Tobin und seine Kollegen machten sich daraufhin auf die Suche nach Erklärungen. Ihren Angaben zufolge können bei der stummen Luftnot mehrere Faktoren eine Rolle spielen. Einer dieser Faktoren ist das Alter der Betroffenen: „ Bei Menschen, die älter sind als 65 Jahre, ist die Atemreaktion auf Sauerstoffmangel um 50 Prozent geringer. Es ist daher wahrscheinlich, dass gerade ältere Covid-19-Patienten häufiger eine stille Hypoxämie entwickeln„, so die Forscher. Ähnliche Auswirkungen könne auch eine Diabetes-Erkrankung haben.

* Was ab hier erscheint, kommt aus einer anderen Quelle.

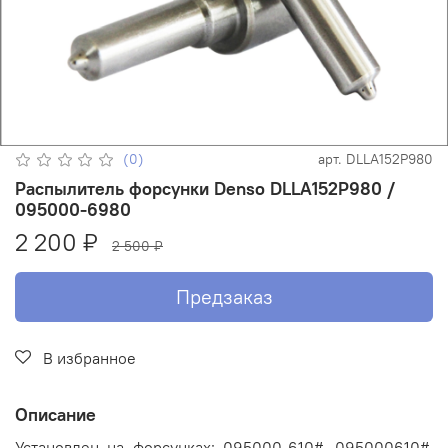
(0)
арт.
DLLA152P980
Распылитель форсунки Denso DLLA152P980 /
095000-6980
2 200 ₽
2 500 ₽
Предзаказ
В избранное
Описание
Установлен на форсунках: 095000-610#, 095000610#,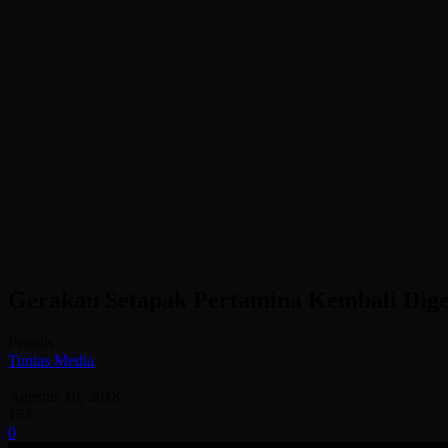
Gerakan Setapak Pertamina Kembali Dige
Penulis
Tuntas Media
-
Agustus 16, 2018
153
0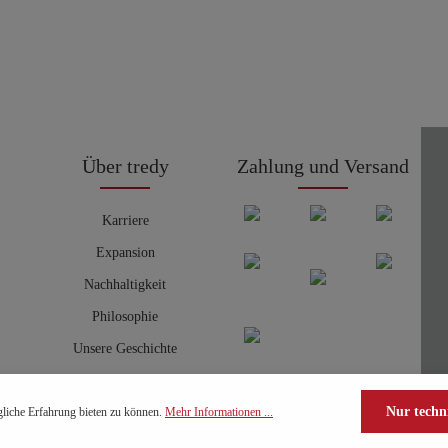
Über tredy
Zahlung und Versand
Karriere
Expansion
Nachhaltigkeit
Philosophie
Unsere Geschichte
Nur techn
liche Erfahrung bieten zu können.
Mehr Informationen ...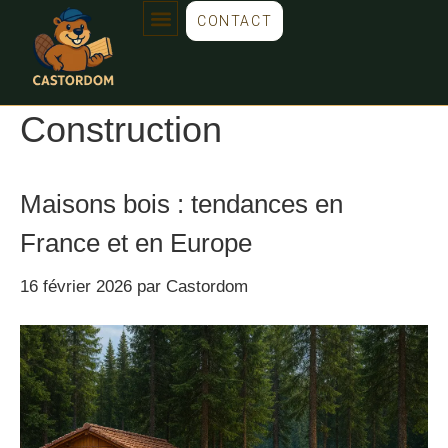
CONTACT
Construction
Maisons bois : tendances en
France et en Europe
16 février 2026
par
Castordom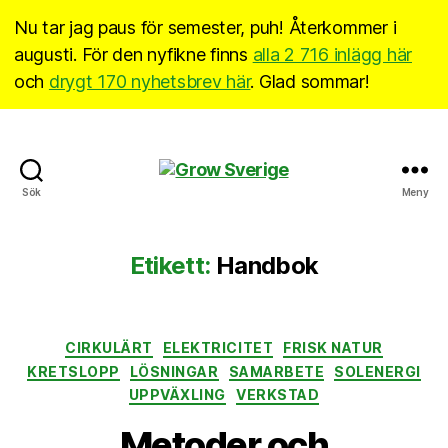
Nu tar jag paus för semester, puh! Återkommer i
augusti. För den nyfikne finns
alla 2 716 inlägg här
och
drygt 170 nyhetsbrev här
. Glad sommar!
Grow
Sök
Meny
Sverige
Etikett:
Handbok
Kategorier
CIRKULÄRT
ELEKTRICITET
FRISK NATUR
KRETSLOPP
LÖSNINGAR
SAMARBETE
SOLENERGI
UPPVÄXLING
VERKSTAD
Metoder och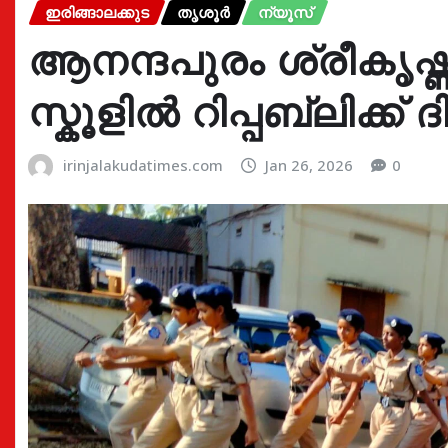
ഇരിങ്ങാലക്കുട
തൃശൂർ
ന്യൂസ്
ആനന്ദപുരം ശ്രീകൃഷ്
സ്കൂളിൽ റിപ്പബ്ലിക്ക
irinjalakudatimes.com
Jan 26, 2026
0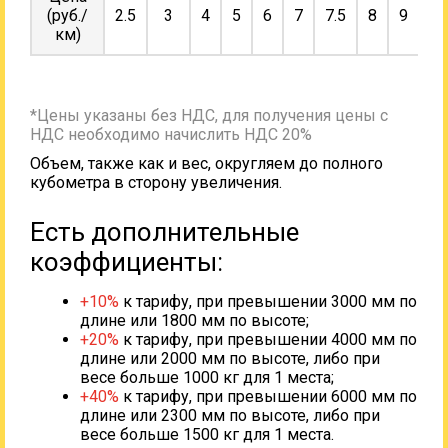
(руб./
2.5
3
4
5
6
7
7.5
8
9
10
км)
*Цены указаны без НДС, для получения цены с
НДС необходимо начислить НДС 20%
Объем, также как и вес, округляем до полного
кубометра в сторону увеличения.
Есть дополнительные
коэффициенты:
+10%
к тарифу, при превышении 3000 мм по
длине или 1800 мм по высоте;
+20%
к тарифу, при превышении 4000 мм по
длине или 2000 мм по высоте, либо при
весе больше 1000 кг для 1 места;
+40%
к тарифу, при превышении 6000 мм по
длине или 2300 мм по высоте, либо при
весе больше 1500 кг для 1 места.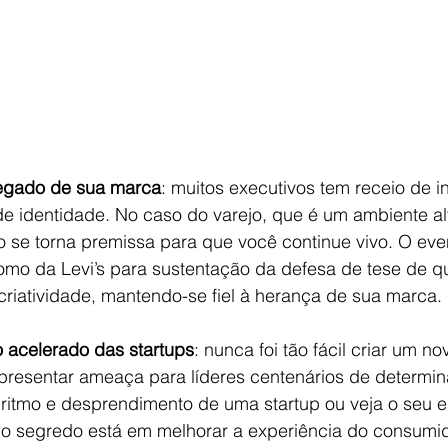
legado de sua marca
: muitos executivos tem receio de i
de identidade. No caso do varejo, que é um ambiente a
o se torna premissa para que você continue vivo. O eve
mo da Levi’s para sustentação da defesa de tese de qu
criatividade, mantendo-se fiel à herança de sua marca.
 acelerado das startups
: nunca foi tão fácil criar um n
resentar ameaça para líderes centenários de determin
ritmo e desprendimento de uma startup ou veja o seu e
, o segredo está em melhorar a experiência do consumid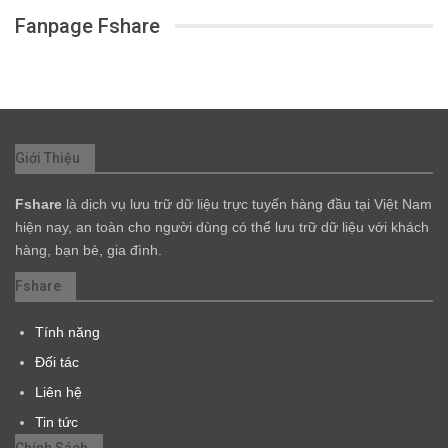
Fanpage Fshare
Giới Thiệu
Fshare
là dịch vụ lưu trữ dữ liệu trực tuyến hàng đầu tại Việt Nam
hiện nay, an toàn cho người dùng có thể lưu trữ dữ liệu với khách
hàng, bạn bè, gia đình.
Fshare
Tính năng
Đối tác
Liên hệ
Tin tức
Chính Sách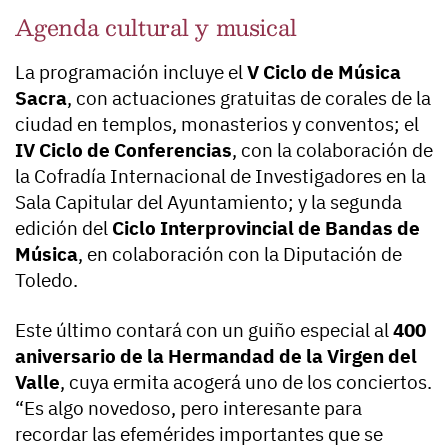
Agenda cultural y musical
La programación incluye el
V Ciclo de Música
Sacra
, con actuaciones gratuitas de corales de la
ciudad en templos, monasterios y conventos; el
IV Ciclo de Conferencias
, con la colaboración de
la Cofradía Internacional de Investigadores en la
Sala Capitular del Ayuntamiento; y la segunda
edición del
Ciclo Interprovincial de Bandas de
Música
, en colaboración con la Diputación de
Toledo.
Este último contará con un guiño especial al
400
aniversario de la Hermandad de la Virgen del
Valle
, cuya ermita acogerá uno de los conciertos.
“Es algo novedoso, pero interesante para
recordar las efemérides importantes que se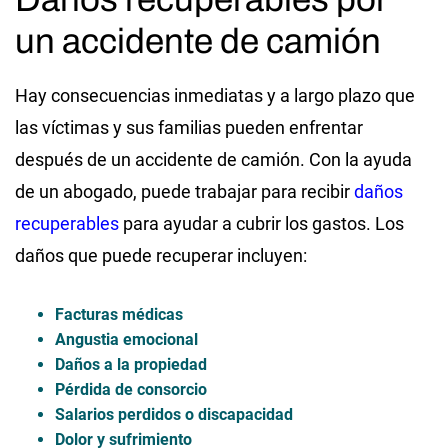
un accidente de camión
Hay consecuencias inmediatas y a largo plazo que
las víctimas y sus familias pueden enfrentar
después de un accidente de camión. Con la ayuda
de un abogado, puede trabajar para recibir
daños
recuperables
para ayudar a cubrir los gastos. Los
daños que puede recuperar incluyen:
Facturas médicas
Angustia emocional
Daños a la propiedad
Pérdida de consorcio
Salarios perdidos o discapacidad
Dolor y sufrimiento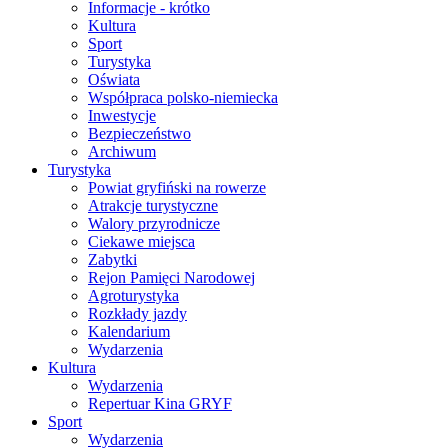
Informacje - krótko
Kultura
Sport
Turystyka
Oświata
Współpraca polsko-niemiecka
Inwestycje
Bezpieczeństwo
Archiwum
Turystyka
Powiat gryfiński na rowerze
Atrakcje turystyczne
Walory przyrodnicze
Ciekawe miejsca
Zabytki
Rejon Pamięci Narodowej
Agroturystyka
Rozkłady jazdy
Kalendarium
Wydarzenia
Kultura
Wydarzenia
Repertuar Kina GRYF
Sport
Wydarzenia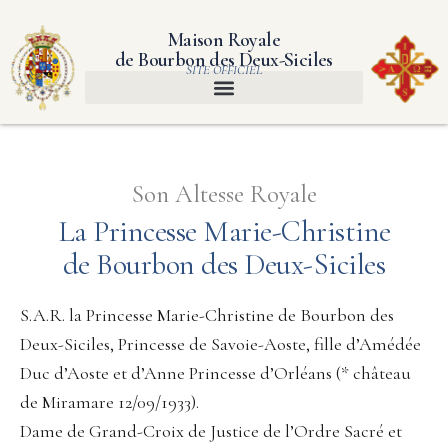
Maison Royale
de Bourbon des Deux-Siciles
SITE OFFICIEL
Son Altesse Royale
La Princesse Marie-Christine
de Bourbon des Deux-Siciles
S.A.R. la Princesse Marie-Christine de Bourbon des
Deux-Siciles, Princesse de Savoie-Aoste, fille d’Amédée
Duc d’Aoste et d’Anne Princesse d’Orléans (* château
de Miramare 12/09/1933).
Dame de Grand-Croix de Justice de l’Ordre Sacré et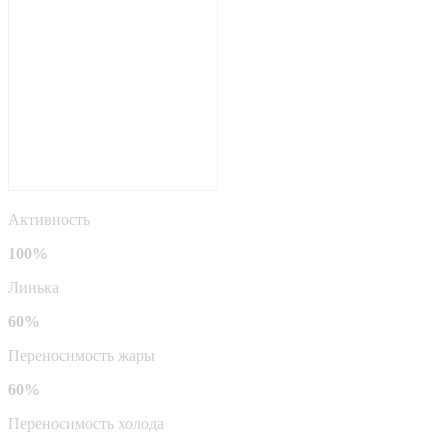
Активность
100%
Линька
60%
Переносимость жары
60%
Переносимость холода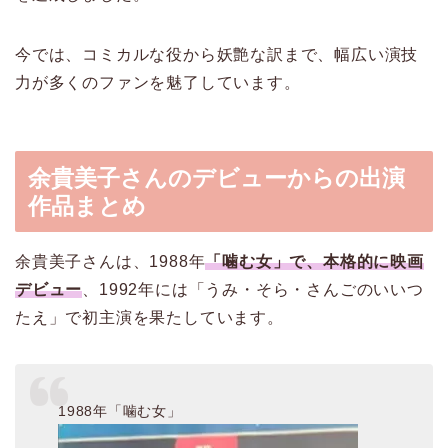
今では、コミカルな役から妖艶な訳まで、幅広い演技
力が多くのファンを魅了しています。
余貴美子さんのデビューからの出演
作品まとめ
余貴美子さんは、1988年
「噛む女」で、本格的に映画
デビュー
、1992年には「うみ・そら・さんごのいいつ
たえ」で初主演を果たしています。
1988年「噛む女」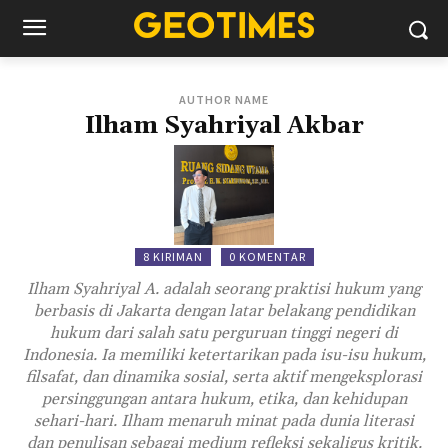
AUTHOR NAME
Ilham Syahriyal Akbar
8 KIRIMAN
0 KOMENTAR
Ilham Syahriyal A. adalah seorang praktisi hukum yang
berbasis di Jakarta dengan latar belakang pendidikan
hukum dari salah satu perguruan tinggi negeri di
Indonesia. Ia memiliki ketertarikan pada isu-isu hukum,
filsafat, dan dinamika sosial, serta aktif mengeksplorasi
persinggungan antara hukum, etika, dan kehidupan
sehari-hari. Ilham menaruh minat pada dunia literasi
dan penulisan sebagai medium refleksi sekaligus kritik.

Und auch Fieber sei möglicherweise ein Faktor, so die Wissenschaftler. Eine erhöhte Körpertemperatur ändert das Lösungsverhalten von Sauerstoff, sodass die Sauerstoffsättigung im Blut sinkt, während der Partialdruck gleich bleibt. „Diese Verschiebung kann demnach substanzielle Entsättigungen hervorrufen, ohne dass dies die Regulation durch die Halsschlagader-Sensoren beeinflusst, denn diese reagieren nur auf den Partialdruck„, erklären die Forscher weiter.

Greift das Coronavirus das Atemzentrum an?

Die von Tobin und seinem Team aufgedeckten Faktoren können aber nicht alleine alle Fälle stiller Hypoxämie bei Covid-19 erklären. Die Wissenschaftler vermuten, dass SARS-CoV-2 auch die Atemregulation manipuliert. Der ACE2-Rezeptor, den das Virus nutzt, um in eine Zelle einzudringen, ist auch an den Stellen der Halsschlagader vorhanden, an denen die Sauerstoffsensoren des Körpers sitzen. Außerdem kann das Virus über die Nasenschleimhaut und die Riechnerven direkt ins Gehirn gelangen.

Denkbar wäre also, dass das Coronavirus sowohl die Sensoren als auch das Atemzentrum angreift und in ihrer Funktion beeinträchtigt. Ob dies zutrifft, müsse erst noch weiter untersucht werden, so die Forscher. Bis dahin gäbe es aber keinen Grund, in Fällen stiller Hypoxämie überzureagieren: „ Die neuen Erkenntnisse könnten helfen, unnötige Intubationen und mechanische Beatmung zu vermeiden, die auch Risiken bergen„, so Tobin.